GRAFTON, Ill. – The Illinois National Guard is in Grafton now helping to fight the flood there.
Parts of the town are already underwater but people are working hard to save what they can.
Many in the town are working on a floodwall trying to save city hall, a local bank and some businesses from the still rising water.
“It`s overwhelming,” said Susan Eller about the floodwaters surrounding much of the Grafton home where she and her husband Jerry have lived in for 15 years.
It`s close to the Mississippi River but they`ve never had so much floodwater all around their house.
Their home is still dry but the water is almost inside.
They have their appliances elevated and are trying to make the best of it...fishing off their porch.
“Kind of startling actually you know that it`s this high,” said Susan.
“We moved everything out and we had a bunch of stuff in the house that we got stored right now,” added Jerry.
Many homes and businesses in Grafton are underwater.
Among them...the popular Loading Dock restaurant.
The restaurant`s owner Peter Allen told us, “The Loading Dock is going on over seven weeks closed now, over 80 employees displaced, it`s tough.”
At the Grafton Oyster Bar, they are moving out food from coolers.
The restaurant is on the second floor at Grafton Harbor and is dry but the water got so high that it had to close for safety and access reasons.
“This is probably going to be the second-worst flood of all time. There`s definitely a financial impact that all the owners and citizens of Grafton definitely go through,” explained Brad Hagen, the owner of the Grafton Oyster Bar.
He also owns Abigail`s Taproom, another restaurant in town.
A dozen Illinois National Guard troops arrived Tuesday morning to help with the floodwall now up on part of Main Street.
There is so much water that is coming up through sewer drains and cracks in the street.
The Guard is helping to shore up problem areas---Grafton Mayor Rick Eberlin is thankful for the help.
“Grafton is going to make it- we will bounce back from this. The clean-up is going to be equally as intense as the preventative measures we`ve had,” said Eberlin.
The Mississippi River in Grafton is slated to crest Thursday at 35.5 feet.

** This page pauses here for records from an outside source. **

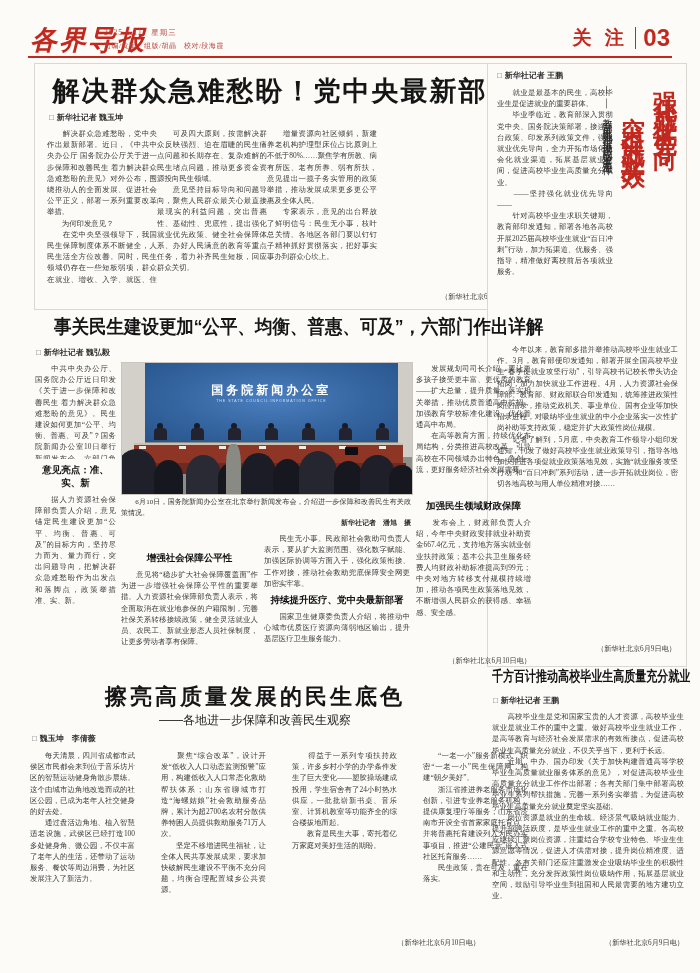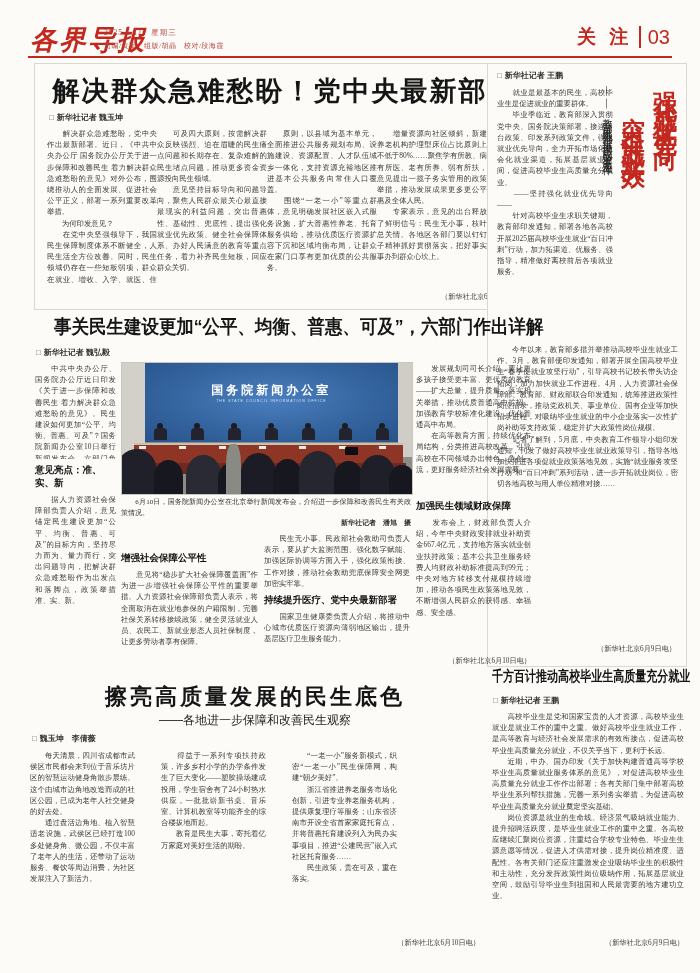--- a/index.html
+++ b/index.html
@@ -7,30 +7,30 @@
   .page{position:relative;width:700px;height:973px;margin:0 auto;background:#fcfbf8;
         font-family:"Liberation Serif",serif;color:#222;overflow:hidden;}
   
   .logo{position:absolute;left:30px;top:22px;font-size:27px;font-weight:bold;font-style:italic;
         color:#c3281e;letter-spacing:2px;font-family:"Liberation Serif",serif;}
   .mast-date{position:absolute;left:104px;top:28px;font-size:7.5px;color:#b5473f;letter-spacing:1px;}
   .mast-staff{position:absolute;left:104px;top:41px;font-size:7px;color:#b5473f;letter-spacing:.5px;}
   .mast-right{position:absolute;right:30px;top:24px;display:flex;align-items:center;gap:7px;}
   .mast-section{font-family:"Liberation Sans",sans-serif;font-weight:bold;font-size:19px;color:#c3281e;letter-spacing:4px;}
   .mast-div{width:1.5px;height:22px;background:#c3281e;}
-  .mast-page{font-family:"Liberation Sans",sans-serif;font-weight:normal;font-size:20px;color:#c3281e;}
+  .mast-page{font-family:"Liberation Sans",sans-serif;font-weight:bold;font-size:24px;color:#c3281e;}
   .mast-rule{position:absolute;left:28px;right:28px;top:56px;height:2px;background:#c3281e;}
   
   .hd{font-family:"Liberation Sans",sans-serif;font-weight:bold;color:#151515;}
   .byline{font-family:"Liberation Sans",sans-serif;font-weight:bold;font-size:8px;color:#333;}
   .byline .mk{color:#666;font-weight:normal;margin-right:3px;}
   .bt{font-size:7.4px;line-height:11.2px;text-align:justify;white-space:pre-line;
       color:#3a3a3a;overflow:hidden;}
   .sub{font-family:Liberation Serif, serif;font-weight:bold;font-size:9.5px;
-       text-align:left;color:#111;margin:5px 0 4px 0;}
+       text-align:center;color:#111;margin:5px 0 4px 0;}
   .endnote{font-size:7.2px;color:#3a3a3a;text-align:right;}
   .boxed{position:absolute;border:1px solid #dbd8d1;background:#fcfbf8;}
   
   .top-head{position:absolute;left:0;right:0;top:9px;text-align:center;font-size:27px;letter-spacing:2px;}
   .top-byline{position:absolute;left:14px;top:48px;}
   .top-cols{position:absolute;left:12px;top:64px;display:flex;}
   .top-col{width:110px;height:158px;}
   .top-end{position:absolute;right:14px;top:228px;width:110px;}
   
   .sb-byline{position:absolute;left:9px;top:6px;}
@@ -127,22 +127,20 @@
     <div class="hd top-head">解决群众急难愁盼！党中央最新部署</div>
     <div class="byline top-byline">
       <span class="mk">□</span><span>新华社记者 魏玉坤</span>
     </div>
     <div class="top-cols">
       <div class="bt top-col">　　解决群众急难愁盼，党中央作出最新部署。近日，《中共中央办公厅 国务院办公厅关于进一步保障和改善民生 着力解决群众急难愁盼的意见》对外公布，围绕推动人的全面发展、促进社会公平正义，部署一系列重要改革举措。
 　　为何印发意见？
 　　在党中央坚强领导下，我国民生保障制度体系不断健全，人民生活全方位改善。同时，民生领域仍存在一些短板弱项，群众在就业、增收、入学、就医、住房等方面还有不少急难愁盼。</div>
       <div class="bt top-col">　　可及四大原则，按需解决群众反映强烈、迫在眉睫的民生痛点问题和长期存在、复杂难解的民生堵点问题，推动更多资金资源投向民生领域。
 　　意见坚持目标导向和问题导向，聚焦人民群众最关心最直接最现实的利益问题，突出普惠性、基础性、兜底性，提出强化就业优先政策、健全社会保障体系、办好人民满意的教育等重点任务，着力补齐民生短板，回应群众关切。</div>
-      <div class="bt top-col">　　原则，以县域为基本单元，全面推进公共服务规划布局、设施建设、资源配置、人才队伍城乡一体化，支持资源充裕地区推进基本公共服务向常住人口覆盖。
-　　围绕“一老一小”等重点群体，意见明确发展社区嵌入式服务设施，扩大普惠性养老、托育服务供给，推动优质医疗资源扩容下沉和区域均衡布局，让群众在家门口享有更加优质的公共服务。</div>
       <div class="bt top-col">　　增量资源向社区倾斜，新建养老机构护理型床位占比原则上不低于80%……聚焦学有所教、病有所医、老有所养、弱有所扶，意见提出一揽子务实管用的政策举措，推动发展成果更多更公平惠及全体人民。
 　　专家表示，意见的出台释放了鲜明信号：民生无小事，枝叶总关情。各地区各部门要以钉钉子精神抓好贯彻落实，把好事实事办到群众心坎上。</div>
     </div>
     <div class="endnote top-end">（新华社北京6月6日电）</div>
   </div>
 
   <div class="boxed" style="left:487px;top:63px;width:198px;height:602px;">
     <div class="byline sb-byline">
       <span class="mk">□</span><span>新华社记者 王鹏</span>
     </div>
@@ -233,20 +231,22 @@
 
   <div>
     <div class="hd bl-head">擦亮高质量发展的民生底色</div>
     <div class="bl-sub">——各地进一步保障和改善民生观察</div>
     <div class="byline bl-byline">
       <span class="mk">□</span><span>魏玉坤　李倩薇</span>
     </div>
     <div class="bl-cols">
       <div class="bt bl-col">　　每天清晨，四川省成都市武侯区市民都会来到位于音乐坊片区的智慧运动健身角散步晨练。这个由城市边角地改造而成的社区公园，已成为老年人社交健身的好去处。
 　　通过盘活边角地、植入智慧适老设施，武侯区已经打造100多处健身角、微公园，不仅丰富了老年人的生活，还带动了运动服务、餐饮等周边消费，为社区发展注入了新活力。</div>
+      <div class="bt bl-col">　　聚焦“综合改革”，设计开发“低收入人口动态监测预警”应用，构建低收入人口常态化救助帮扶体系；山东省聊城市打造“海螺姑娘”社会救助服务品牌，累计为超2700名农村分散供养特困人员提供救助服务71万人次。
+　　坚定不移增进民生福祉，让全体人民共享发展成果，要求加快破解民生建设不平衡不充分问题，均衡合理配置城乡公共资源。</div>
       <div class="bt bl-col">　　得益于一系列专项扶持政策，许多乡村小学的办学条件发生了巨大变化——塑胶操场建成投用，学生宿舍有了24小时热水供应，一批批崭新书桌、音乐室、计算机教室等功能齐全的综合楼拔地而起。
 　　教育是民生大事，寄托着亿万家庭对美好生活的期盼。</div>
       <div class="bt bl-col">　　“一老一小”服务新模式，织密“一老一小”民生保障网，构建“朝夕美好”。
 　　浙江省推进养老服务市场化创新，引进专业养老服务机构，提供康复理疗等服务；山东省济南市开设全省首家家庭托育点，并将普惠托育建设列入为民办实事项目，推进“公建民营”嵌入式社区托育服务……
 　　民生政策，贵在可及，重在落实。</div>
     </div>
     <div class="endnote bl-end">（新华社北京6月10日电）</div>
   </div>
 
   <div>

That`s the second highest crest ever only to the Great Flood of 93.
That crest was actually lowered from 36 feet which was some good news to the people in Grafton.
In a visit to Grafton Tuesday afternoon, Illinois Governor J.B. Pritzker talked about the historic nature of the flooding and the incredible amount of people including volunteers who have stepped up to help in Grafton.
Pritzker pledged state resources including more National Guard to help impacted communities like Grafton fight the historic floods.